Excerpted passage |

-*-

Michael Simeone  11:50

Wewould say that that Fox is being added, yeah.

 

Shawn Walker  12:07

This leads to with the response of the media and the social media platforms to some of the disinformation was much more active. They use active measures than rather than the passive measures that they've used, or lack of any measures that they've used throughout the year. 

 

Michael Simeone  12:22

Say more about that. What do you mean by active measures?

 

Shawn Walker  12:24

So for example, one case would be the President's press conference after the election, saying that he won, some news media cut out of that conference, press conference, others fact check it in real time. Which is different in the past, they've covered those press conferences, often in their entirety, and then made some commentary later. But instead, they're actively are like, this is not true. This is just the President's lying is what some of them actually said.

 

Michael Simeone  12:53

Preemptive approach. Yeah, yeah.

-*-

Listed records |
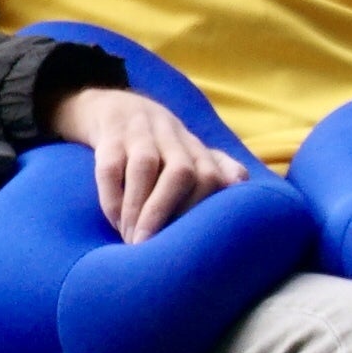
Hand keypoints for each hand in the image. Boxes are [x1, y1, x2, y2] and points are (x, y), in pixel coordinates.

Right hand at [46, 85, 245, 243]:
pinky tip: (116, 222)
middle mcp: (172, 138)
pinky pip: (110, 167)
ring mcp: (139, 135)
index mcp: (195, 147)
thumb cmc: (161, 145)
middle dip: (169, 211)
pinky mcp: (109, 138)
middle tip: (154, 246)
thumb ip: (220, 168)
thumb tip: (242, 184)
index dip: (201, 209)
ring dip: (140, 208)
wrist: (115, 106)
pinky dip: (113, 197)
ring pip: (145, 167)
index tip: (188, 242)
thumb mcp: (192, 152)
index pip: (211, 176)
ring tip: (133, 240)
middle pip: (181, 171)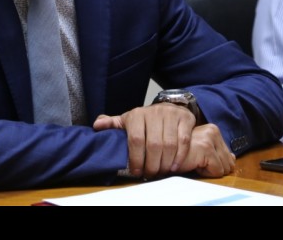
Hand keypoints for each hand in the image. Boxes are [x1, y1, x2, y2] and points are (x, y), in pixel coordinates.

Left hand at [93, 103, 235, 179]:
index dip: (136, 158)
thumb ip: (113, 124)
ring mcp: (171, 115)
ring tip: (162, 172)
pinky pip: (184, 141)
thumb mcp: (128, 120)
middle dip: (152, 164)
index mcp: (137, 115)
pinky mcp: (185, 119)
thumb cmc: (146, 120)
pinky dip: (179, 156)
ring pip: (169, 144)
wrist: (169, 107)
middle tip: (150, 174)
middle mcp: (154, 112)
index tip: (137, 172)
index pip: (135, 139)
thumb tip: (96, 125)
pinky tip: (174, 166)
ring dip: (165, 163)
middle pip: (153, 144)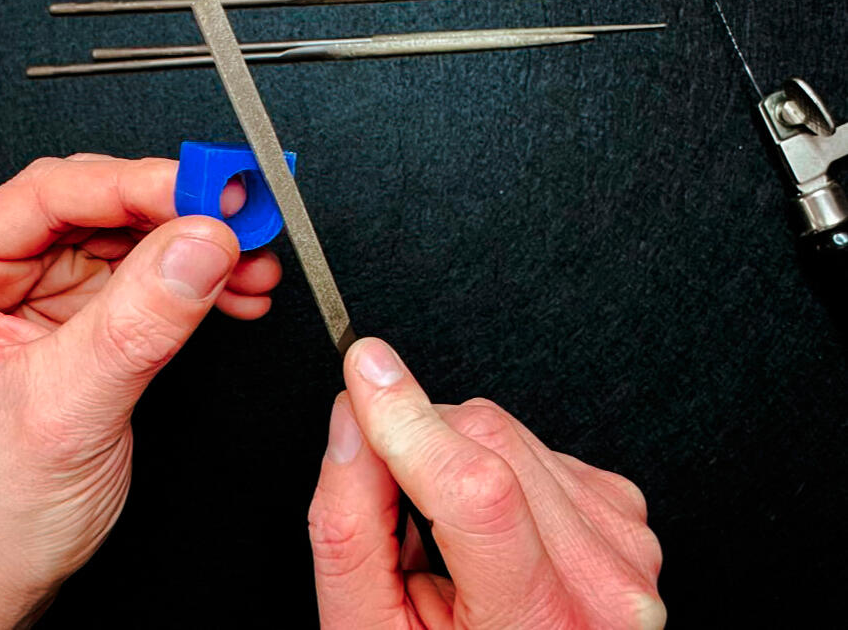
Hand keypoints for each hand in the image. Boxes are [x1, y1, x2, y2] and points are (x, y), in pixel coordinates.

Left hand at [0, 155, 279, 627]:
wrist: (8, 556)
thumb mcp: (69, 408)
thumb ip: (139, 320)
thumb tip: (201, 241)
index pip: (47, 195)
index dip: (137, 184)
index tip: (209, 187)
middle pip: (96, 201)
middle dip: (180, 211)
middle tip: (246, 214)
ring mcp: (34, 280)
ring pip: (131, 228)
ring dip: (199, 243)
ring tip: (253, 258)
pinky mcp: (78, 302)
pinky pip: (147, 265)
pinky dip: (196, 274)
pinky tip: (235, 285)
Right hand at [309, 338, 664, 628]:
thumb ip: (348, 527)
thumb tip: (352, 419)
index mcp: (539, 624)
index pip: (474, 488)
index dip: (409, 416)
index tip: (364, 369)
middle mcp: (601, 581)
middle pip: (487, 439)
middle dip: (419, 441)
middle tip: (397, 512)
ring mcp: (623, 545)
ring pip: (510, 430)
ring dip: (457, 456)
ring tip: (450, 541)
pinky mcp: (625, 512)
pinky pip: (539, 447)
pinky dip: (495, 467)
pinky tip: (489, 531)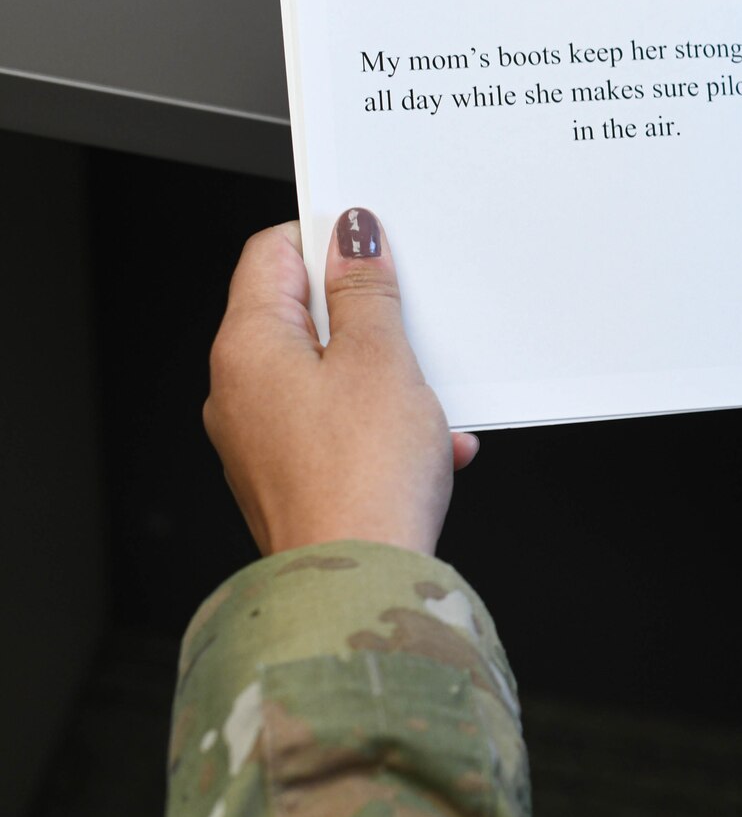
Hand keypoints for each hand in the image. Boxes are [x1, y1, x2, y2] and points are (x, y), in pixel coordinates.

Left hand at [203, 210, 477, 555]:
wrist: (356, 578)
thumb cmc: (361, 478)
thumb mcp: (381, 360)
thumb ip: (365, 292)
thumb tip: (351, 238)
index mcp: (247, 347)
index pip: (271, 254)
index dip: (325, 239)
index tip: (373, 246)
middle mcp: (238, 390)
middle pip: (299, 316)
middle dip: (365, 317)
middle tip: (410, 328)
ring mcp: (259, 438)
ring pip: (325, 374)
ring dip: (383, 376)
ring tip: (427, 402)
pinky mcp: (288, 476)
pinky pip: (335, 425)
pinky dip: (380, 424)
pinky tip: (428, 445)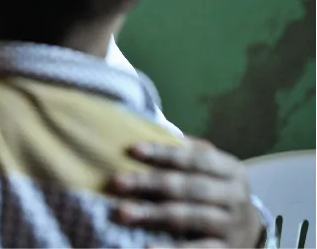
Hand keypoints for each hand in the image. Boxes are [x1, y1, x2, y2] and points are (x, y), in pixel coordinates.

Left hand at [108, 137, 264, 247]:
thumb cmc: (213, 193)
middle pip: (188, 186)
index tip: (133, 150)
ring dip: (153, 214)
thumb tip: (144, 128)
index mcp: (230, 169)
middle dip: (149, 183)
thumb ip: (184, 154)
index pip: (195, 158)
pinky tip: (146, 247)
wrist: (248, 232)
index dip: (164, 153)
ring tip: (122, 212)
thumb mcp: (208, 171)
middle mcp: (235, 195)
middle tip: (116, 182)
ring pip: (190, 216)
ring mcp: (232, 224)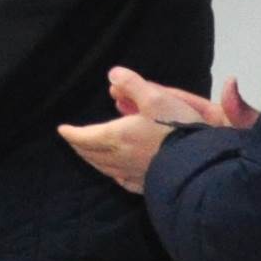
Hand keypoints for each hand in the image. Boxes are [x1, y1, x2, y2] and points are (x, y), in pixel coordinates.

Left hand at [56, 63, 252, 191]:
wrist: (199, 165)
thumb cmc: (177, 129)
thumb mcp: (156, 98)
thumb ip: (132, 85)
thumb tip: (113, 75)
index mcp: (117, 137)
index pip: (84, 136)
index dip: (71, 133)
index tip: (62, 130)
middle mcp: (120, 158)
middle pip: (90, 154)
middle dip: (79, 146)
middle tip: (73, 140)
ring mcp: (132, 174)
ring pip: (104, 168)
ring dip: (92, 159)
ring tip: (88, 154)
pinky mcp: (147, 185)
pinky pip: (123, 181)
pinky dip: (113, 175)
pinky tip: (116, 175)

-*-

Task directions | In the transcript, what did some news media outlets do during the President's press conference after the election?

Finished exercise | Some news media cut away from the press conference, and others fact-checked it in real time.